Distribution restricted to small region in West Africa, between the Moa River of Sierra Leone to the west, and the Niouniourou River of Ivory Coast to the east, and concentrated in Liberia.

HABITAT

Primarily resides in lowland canopy forests, but will venture to the forest edges and into clearings, or live in montane and upland forests.

BEHAVIOR

Both sexes will defend their territory and their offspring from competitors or other dangers. Captive zebra duiker show diurnal behavior.

FEEDING ECOLOGY AND DIET

Feeds on fruit and nuts, and may crack large, thick-shelled nuts with its forehead. Known to eat mice.

REPRODUCTIVE BIOLOGY

Monogamous. Gestation is about 225 days, after which a single calf is born.
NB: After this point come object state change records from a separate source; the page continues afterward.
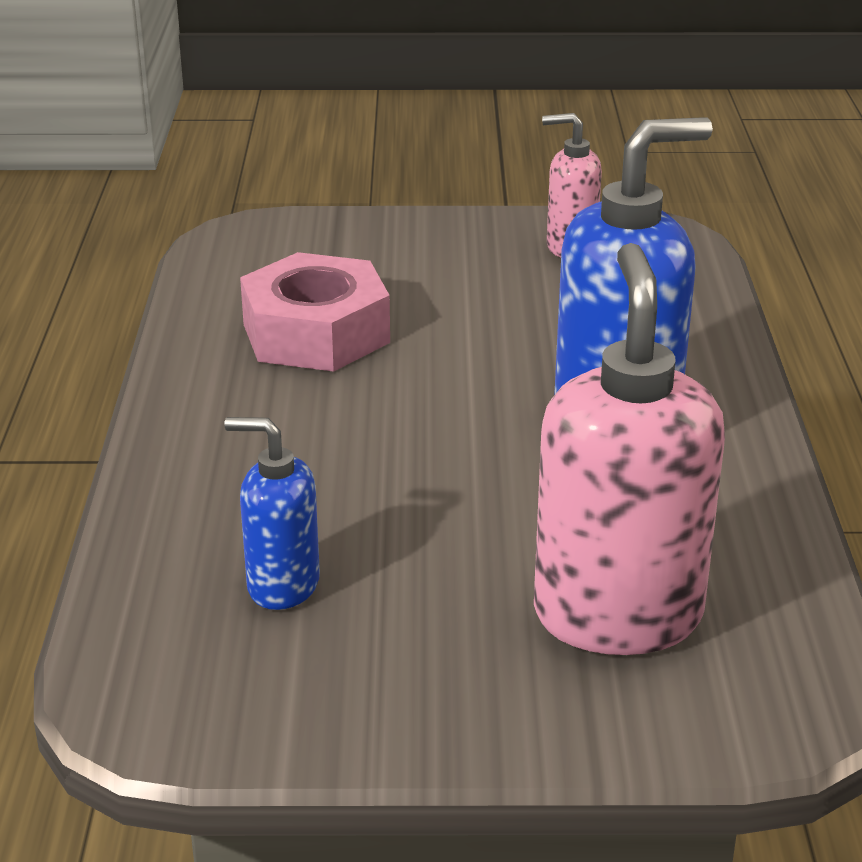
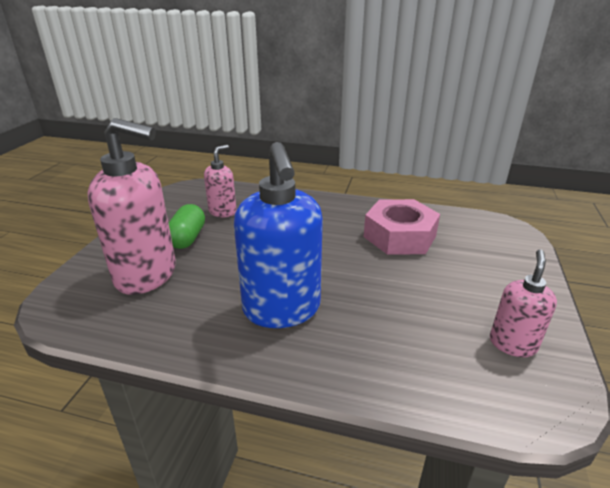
camera: 105 degrees right, 0 degrees up
(282, 585) = (223, 212): blue soap dispenser -> pink soap dispenser
(440, 605) = (187, 238): none -> green capsule

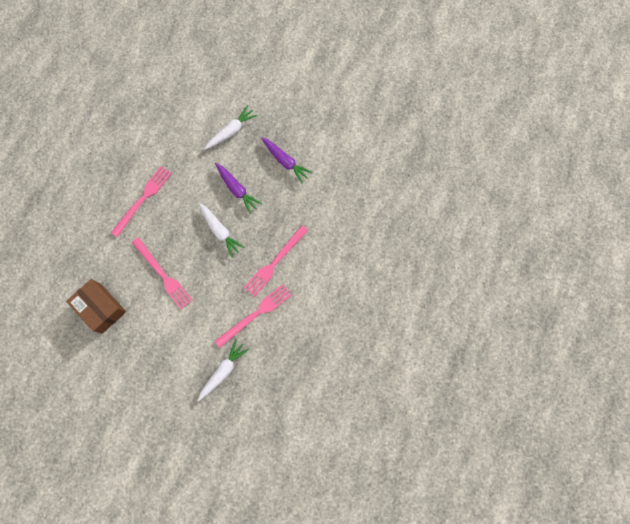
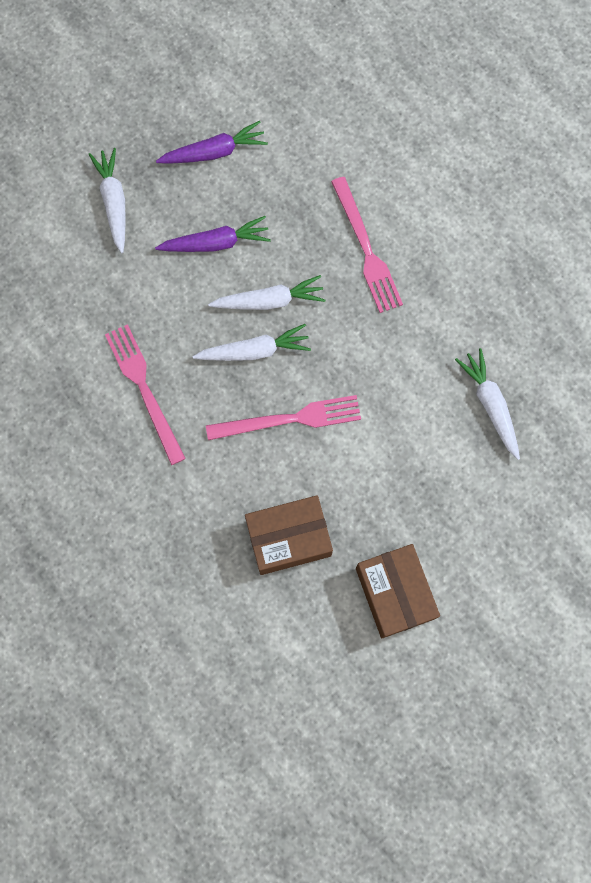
camera: 60 degrees left, 0 degrees up
(98, 375) = (394, 593): none -> brown box
(190, 238) = (254, 351): none -> white carrot
(256, 314) = (430, 316): pink fork -> none

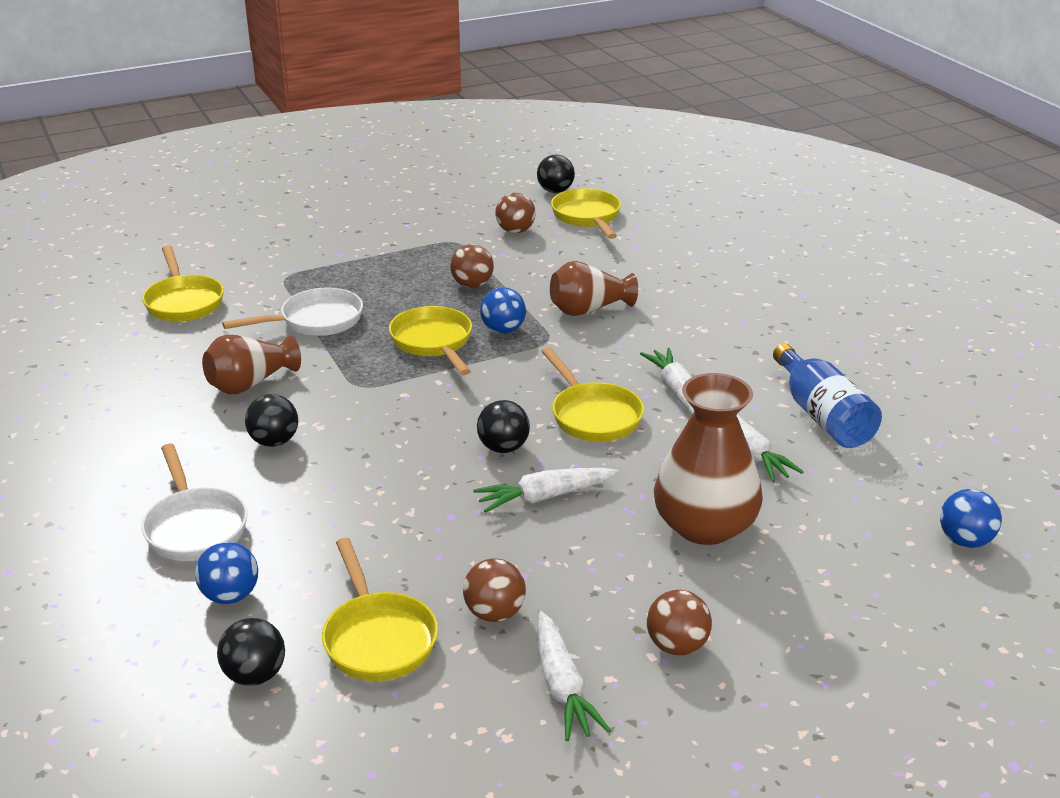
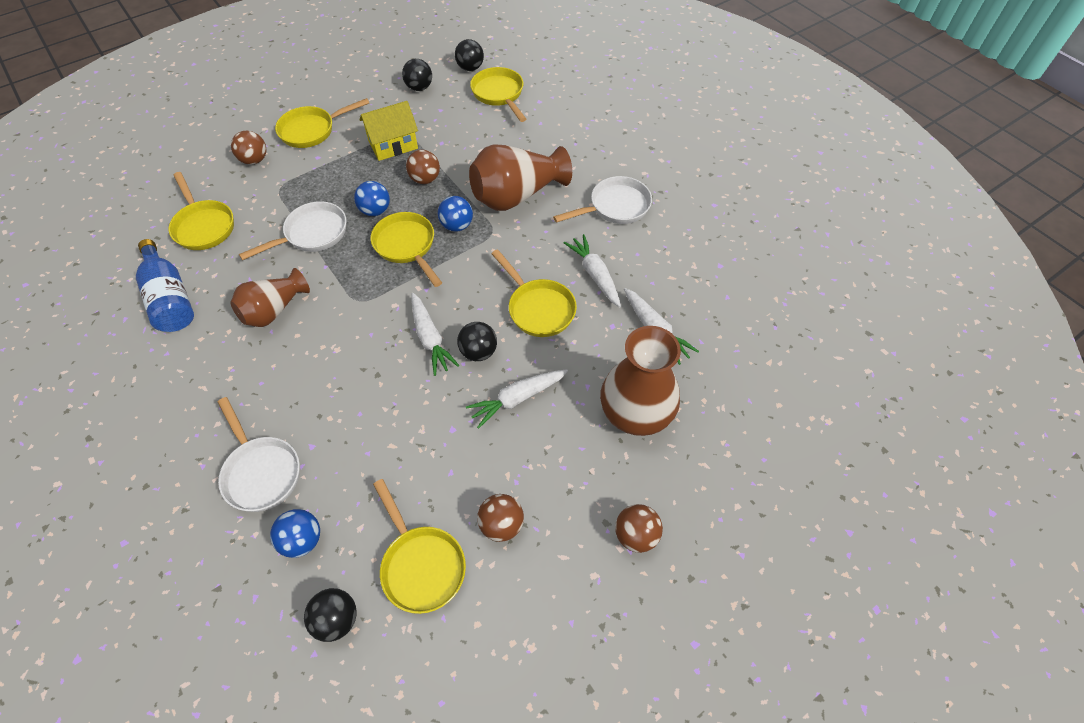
camera: 10 degrees left, 25 degrees up
(274, 441) = (305, 370): black ball -> black ball (419, 87)
(339, 230) = (312, 130): none -> yellow pan
(438, 251) = (393, 145): none -> yellow house
(515, 231) = (447, 116): brown ball -> brown ball (254, 160)
(562, 687) = (562, 590): white carrot -> white carrot (430, 339)
(588, 310) = (516, 195): brown vase -> brown vase, size x1.53
(719, 331) = (615, 207): none -> white pan
(822, 416) = (701, 285): blue bottle -> blue bottle (170, 299)
(965, 541) = (815, 397): blue ball -> blue ball (375, 211)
Newborns have a bluish tint to their coat and do not develop adult-like coat coloring and stripes before seven months of age. Weaning occurs close to three months after birth.

CONSERVATION STATUS

Considered to be a Vulnerable species. Only 28,000 remain and are restricted to a small geographical area of 12,000 mi2 (31,000 km2).